Fondé sur des relations de confiance et une idéologie commune, le modèle capitaliste nippo-rhénan qu'évoque Michel Albert[4] résume à merveille les conditions qui sont à l'origine du développement de l'Europe du Nord et du Japon ; il montre comment la cohésion caractéristique de ces sociétés les a prédisposées aux échanges. Cette cohésion se retrouve dans la société américaine du XIXe siècle, dont Tocqueville a mis en évidence la vigueur associative et démocratique…

Passée la phase d'amorçage, il semble qu'aujourd'hui, la Révolution industrielle ait acquis suffisamment de vigueur pour s'étendre au-delà de son domaine de prédilection. Elle séduit le monde chinois et entrouvre les portes du sous-continent indien.
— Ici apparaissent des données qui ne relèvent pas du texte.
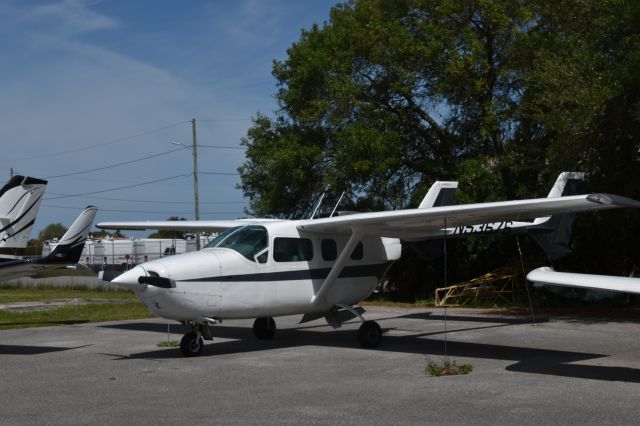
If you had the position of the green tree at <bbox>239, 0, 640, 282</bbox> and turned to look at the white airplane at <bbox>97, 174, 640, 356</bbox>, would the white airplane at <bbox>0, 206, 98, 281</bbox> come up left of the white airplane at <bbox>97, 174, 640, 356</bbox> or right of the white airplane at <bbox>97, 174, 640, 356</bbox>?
right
Elle s'implante partout où elle rencontre un minimum de stabilité politique et de respect du droit.


[1] «Ce ne fut point hasard, assurément, si le régime représentatif, sous la forme, très aristocratique, du Parlement anglais, des "Etats" français, des Stände de l'Allemagne et des Cortès espagnols, naquit dans des Etats qui se dégageaient à peine du stade féodal et en subissaient encore l'empreinte…» (Bloch M., La société féodale , Albin Michel, Paris, 1939, page 618).

 

[2] L'éthique protestante et l'esprit du capitalisme , traduction française, Plon, Paris, 1964.

 

[3] Van Wolferen K., L'énigme de la puissance japonaise , traduction française, Robert Laffont, Paris, 1989, page 127.

 

[4] Capitalisme contre capitalisme , Seuil, Paris, 1991.